Beth slammed the door behind her to find she was on the first floor of a house. Directly ahead was a living room with heavy Spanish-style furniture dating from the 1940s and a large fireplace with ornate plaque above it. The Inquisition’s summer home. Classical music was coming from a pair of speakers against the wall. She didn’t need music; she needed a weapon.

What little light there was came through an opening in the drapes. She could hear Cairo on the steps. No time to search for a weapon. Get out. Call for backup.

The front door was at the far end of the hall. She was nearly to it when the basement door burst open. Alton Cairo stood there silhouetted, holding a bandage to the side of his neck. In his left hand was a scalpel.

Keeping her eyes on him, Beth backed slowly away, bumped into the wall, and reached for the light switch. If only she could find something to fight with. An involuntary gasp escaped her lips when a hand closed over hers.

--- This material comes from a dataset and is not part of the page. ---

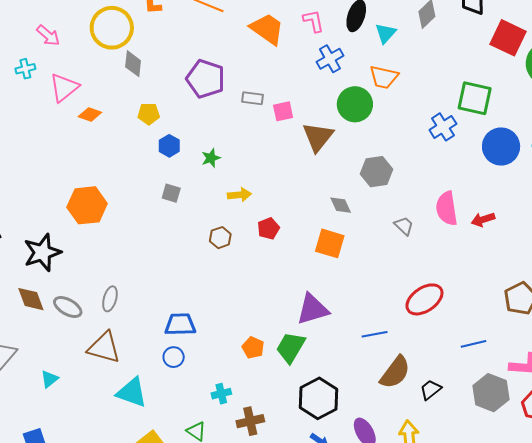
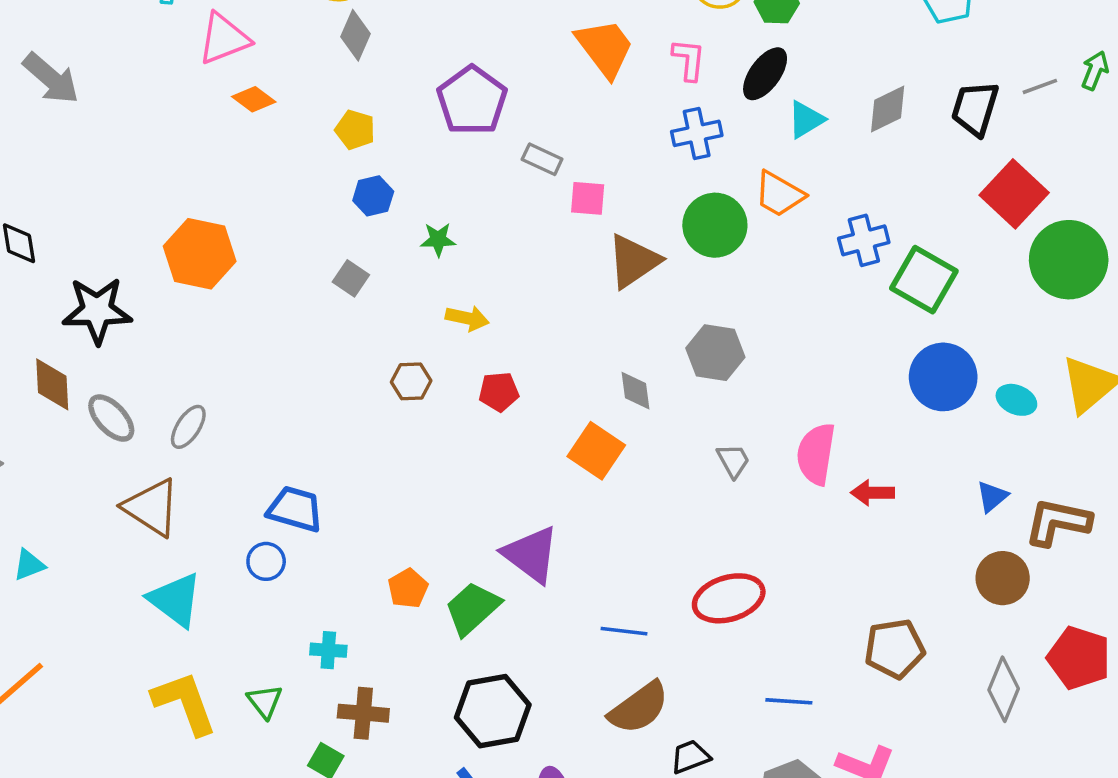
blue cross: (443, 127) -> (864, 240), moved
purple triangle: (313, 309) -> (531, 554), turned 36
cyan triangle: (49, 379) -> (29, 565), moved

“Not a good idea,” Jack said, coming down the last step. He was holding a gun and had it trained on Cairo.

“Jack! How—?”

Jack raised a finger and pointed upward. Suspended from the ceiling were a series of balloons with a thin wire running between them. She followed it to the light switch. The smell of gasoline was now apparent, filling her nostrils.

“Turn that on and the whole place’ll go up. The house is rigged to catch fire in case the police close in. Sorry it took me so long—you’re bleeding.”